**EXERCISE GOAL**
Rewrite the passage on survey questions between "Earlier last month, I" and "in the survey.", inclusive, swapping every "comparisons" for "judgments".

**PROVIDED PASSAGE**
################

Surveys and questionnaires are fairly common today, and I believe most people must have filled out a few before. When I fill out questionnaires, I often cannot help thinking if the designer has tried to fill out his/her own questionnaire (eating your own dog food), because some questions are essentially very difficult to answer, although they look easy.
Earlier last month, I took the 2018 Stack Overflow Developer Survey, and I found a few really difficult questions, such as the one that asked me to rank 10 aspects of a job opportunity in order of importance:
You may think 10 is a small number. Indeed it is. I can count to 10 without using my toes. The problem is that when you compare n aspects with each other, you will end up with doing n * (n + 1) / 2 comparisons. In this case, you need to do 55 comparisons to accurately answer this question. How long do you think it will need to make 55 decisions? The time is probably not trivial. Also consider that this is only one of the many questions in the survey.

################

**RECORD LIST**
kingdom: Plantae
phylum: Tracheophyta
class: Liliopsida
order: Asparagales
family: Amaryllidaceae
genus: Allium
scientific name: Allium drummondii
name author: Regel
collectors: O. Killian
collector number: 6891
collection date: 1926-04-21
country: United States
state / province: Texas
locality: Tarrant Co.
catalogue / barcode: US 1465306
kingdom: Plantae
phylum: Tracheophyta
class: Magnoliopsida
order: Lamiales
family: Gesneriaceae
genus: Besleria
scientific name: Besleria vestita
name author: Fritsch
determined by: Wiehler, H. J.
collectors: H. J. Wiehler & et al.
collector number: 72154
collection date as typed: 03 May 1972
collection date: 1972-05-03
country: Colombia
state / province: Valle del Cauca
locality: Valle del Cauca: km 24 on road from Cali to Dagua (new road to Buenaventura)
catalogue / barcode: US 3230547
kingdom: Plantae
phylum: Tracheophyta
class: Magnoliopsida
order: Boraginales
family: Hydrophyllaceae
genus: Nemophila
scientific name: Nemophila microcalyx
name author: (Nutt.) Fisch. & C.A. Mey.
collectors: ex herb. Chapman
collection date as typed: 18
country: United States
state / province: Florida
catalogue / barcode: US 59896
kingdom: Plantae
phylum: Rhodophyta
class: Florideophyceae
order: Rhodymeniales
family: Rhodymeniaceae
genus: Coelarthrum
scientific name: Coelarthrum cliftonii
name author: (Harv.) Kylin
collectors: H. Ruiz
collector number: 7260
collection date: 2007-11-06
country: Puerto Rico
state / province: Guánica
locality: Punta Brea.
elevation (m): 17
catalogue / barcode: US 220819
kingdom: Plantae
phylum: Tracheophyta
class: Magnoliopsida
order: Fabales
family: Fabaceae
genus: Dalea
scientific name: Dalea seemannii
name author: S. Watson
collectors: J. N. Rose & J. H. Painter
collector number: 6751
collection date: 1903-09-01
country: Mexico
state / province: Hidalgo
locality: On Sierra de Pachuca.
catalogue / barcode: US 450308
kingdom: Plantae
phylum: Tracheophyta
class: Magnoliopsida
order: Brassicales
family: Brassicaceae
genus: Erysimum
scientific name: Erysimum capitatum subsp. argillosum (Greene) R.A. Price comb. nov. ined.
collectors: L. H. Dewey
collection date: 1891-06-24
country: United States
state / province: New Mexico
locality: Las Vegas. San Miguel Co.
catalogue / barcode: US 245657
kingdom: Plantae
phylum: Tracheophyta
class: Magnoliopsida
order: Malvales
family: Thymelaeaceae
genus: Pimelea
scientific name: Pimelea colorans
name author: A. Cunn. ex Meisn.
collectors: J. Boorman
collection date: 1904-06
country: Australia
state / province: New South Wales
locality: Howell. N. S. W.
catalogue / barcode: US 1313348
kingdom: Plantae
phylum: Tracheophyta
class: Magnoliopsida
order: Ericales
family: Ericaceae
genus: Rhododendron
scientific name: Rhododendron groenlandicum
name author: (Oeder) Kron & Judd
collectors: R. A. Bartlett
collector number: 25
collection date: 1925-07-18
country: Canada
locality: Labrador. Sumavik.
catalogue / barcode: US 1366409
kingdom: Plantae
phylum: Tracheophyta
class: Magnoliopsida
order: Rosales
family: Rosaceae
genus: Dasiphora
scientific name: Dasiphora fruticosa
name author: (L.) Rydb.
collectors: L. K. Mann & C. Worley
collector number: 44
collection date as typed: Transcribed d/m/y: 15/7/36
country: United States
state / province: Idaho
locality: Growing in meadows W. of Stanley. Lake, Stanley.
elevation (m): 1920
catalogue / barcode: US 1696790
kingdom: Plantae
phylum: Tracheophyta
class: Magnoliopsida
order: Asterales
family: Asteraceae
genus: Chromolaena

################

**ANSWER**
Earlier last month, I took the 2018 Stack Overflow Developer Survey, and I found a few really difficult questions, such as the one that asked me to rank 10 aspects of a job opportunity in order of importance:
You may think 10 is a small number. Indeed it is. I can count to 10 without using my toes. The problem is that when you compare n aspects with each other, you will end up with doing n * (n + 1) / 2 judgments. In this case, you need to do 55 judgments to accurately answer this question. How long do you think it will need to make 55 decisions? The time is probably not trivial. Also consider that this is only one of the many questions in the survey.